Lo que se pide:
Muestre cada línea de los datos siguientes que contenga la palabra "shoulder", respetando las mayúsculas y minúsculas.

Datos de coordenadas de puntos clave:
========================================================================

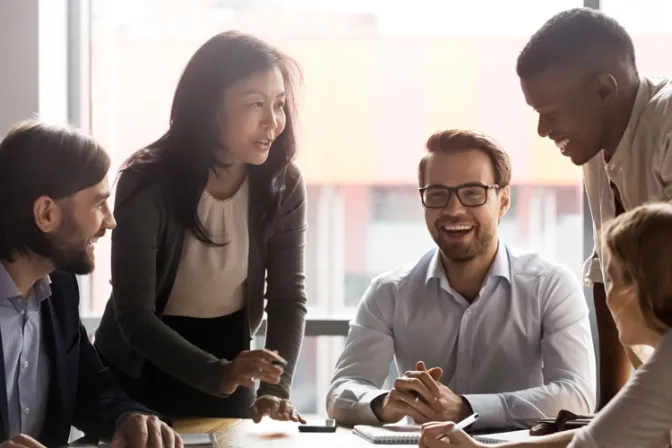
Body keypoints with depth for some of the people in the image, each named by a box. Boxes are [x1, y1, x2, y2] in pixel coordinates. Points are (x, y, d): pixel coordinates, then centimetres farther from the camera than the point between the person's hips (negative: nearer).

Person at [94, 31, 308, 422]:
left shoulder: (283, 184, -12)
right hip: (140, 373, -3)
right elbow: (133, 316, -25)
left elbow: (288, 297, -11)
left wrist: (276, 390, -26)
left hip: (228, 357, 3)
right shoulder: (148, 183, -23)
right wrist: (217, 374, -38)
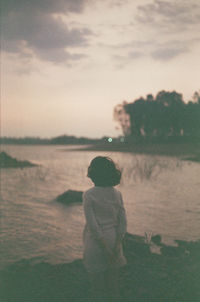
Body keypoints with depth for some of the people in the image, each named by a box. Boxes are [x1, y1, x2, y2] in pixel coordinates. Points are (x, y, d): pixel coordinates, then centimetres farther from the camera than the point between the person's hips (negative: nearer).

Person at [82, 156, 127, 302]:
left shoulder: (88, 195, -13)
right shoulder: (117, 194, 0)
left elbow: (92, 224, -17)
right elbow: (123, 222, -4)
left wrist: (106, 249, -13)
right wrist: (117, 246, -6)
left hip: (96, 242, -4)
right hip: (114, 240, 4)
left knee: (97, 283, 9)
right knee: (113, 283, 16)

========================================================================

Respuesta:
left shoulder: (283, 184, -12)
right shoulder: (148, 183, -23)
left shoulder: (88, 195, -13)
right shoulder: (117, 194, 0)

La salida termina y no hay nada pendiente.